For the test installation, I use three nodes: a Controller node and two Compute nodes (Figure 1). Each node was equipped with a 2.5GHz (4-core) CPU, 16GB of RAM, a 160GB hard drive, two network interface cards (NIC1, provider_net, eth0; NIC2, internal_net, eth1), and a CentOS 7 64-bit operating system. The NIC1 IP addresses for the Controller node and for Compute nodes 1 and 2 were 192.168.2.34, 192.168.2.35, and 192.168.2.36, respectively.

Figure 1: The example OpenStack setup with one Controller and two Compute nodes.

Prerequisites

In the following procedure, I present OpenStack deployments with flat and vlan network types. VLANs are used for tenant internal communication (internal_net) between instances logically running in the same tenant, but physically placed on the separate Compute nodes. Therefore, to allow VLAN traffic between the Compute nodes, VLAN tagging should be enabled on the network switch connecting them.

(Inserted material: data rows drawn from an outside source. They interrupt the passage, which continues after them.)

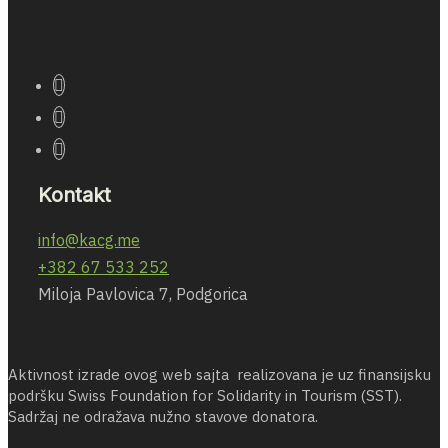
Kontakt
info@kacg.me
+382 67 533 252
Miloja Pavlovica 7, Podgorica
Aktivnost izrade ovog web sajta realizovana je uz finansijsku
podršku Swiss Foundation for Solidarity in Tourism (SST).
Sadržaj ne odražava nužno stavove donatora.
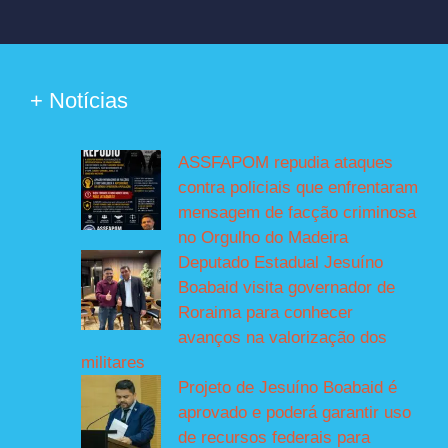
+ Notícias
ASSFAPOM repudia ataques
contra policiais que enfrentaram
mensagem de facção criminosa
no Orgulho do Madeira
Deputado Estadual Jesuíno
Boabaid visita governador de
Roraima para conhecer
avanços na valorização dos
militares
Projeto de Jesuíno Boabaid é
aprovado e poderá garantir uso
de recursos federais para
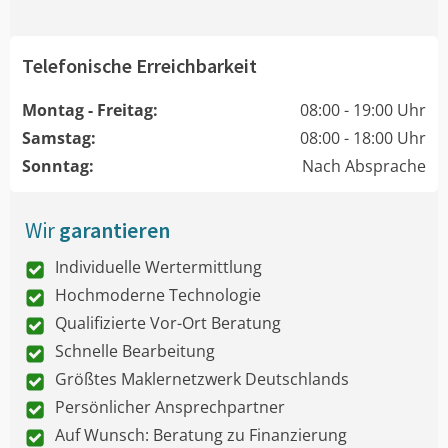
Telefonische Erreichbarkeit
Montag - Freitag:
08:00 - 19:00 Uhr
Samstag:
08:00 - 18:00 Uhr
Sonntag:
Nach Absprache
Wir
garantieren
Individuelle Wertermittlung
Hochmoderne Technologie
Qualifizierte Vor-Ort Beratung
Schnelle Bearbeitung
Größtes Maklernetzwerk Deutschlands
Persönlicher Ansprechpartner
Auf Wunsch: Beratung zu Finanzierung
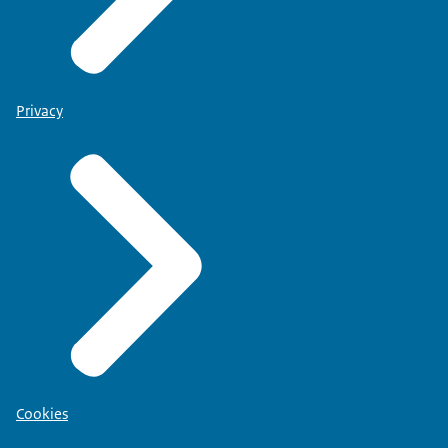
Privacy
Cookies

Before starting the Packstack deployment, the eth0 network interface should have a static IP configuration, with config files for the eth0 and eth1 interfaces; that is, ifcfg-eth0 and ifcfg-eth1 should exist on all nodes in the /etc/sysconfig/network-scripts/ directory and should be in state UP. The NetworkManager service should be stopped and disabled on all OpenStack nodes.

Next, enter the update command on all nodes

[root@controller ~]# yum update
[root@compute1 ~]# yum update
[root@compute2 ~]# yum update

to update OpenStack.

Packstack Installation

On CentOS 7, the Extras repo, which is enabled by default, provides the RPM that enables the OpenStack Pike repository:

[root@controller ~]# yum install centos-release-openstack-pike

Once again, you need to update the Controller node to fetch and install the newest packages from the Pike RDO (RPM distribution of OpenStack) repo:

[root@controller ~]# yum updater

Once you have the OpenStack Pike repository enabled, enter

[root@controller ~]# yum install openstack-packstack

to install the Packstack RPM package from this repository.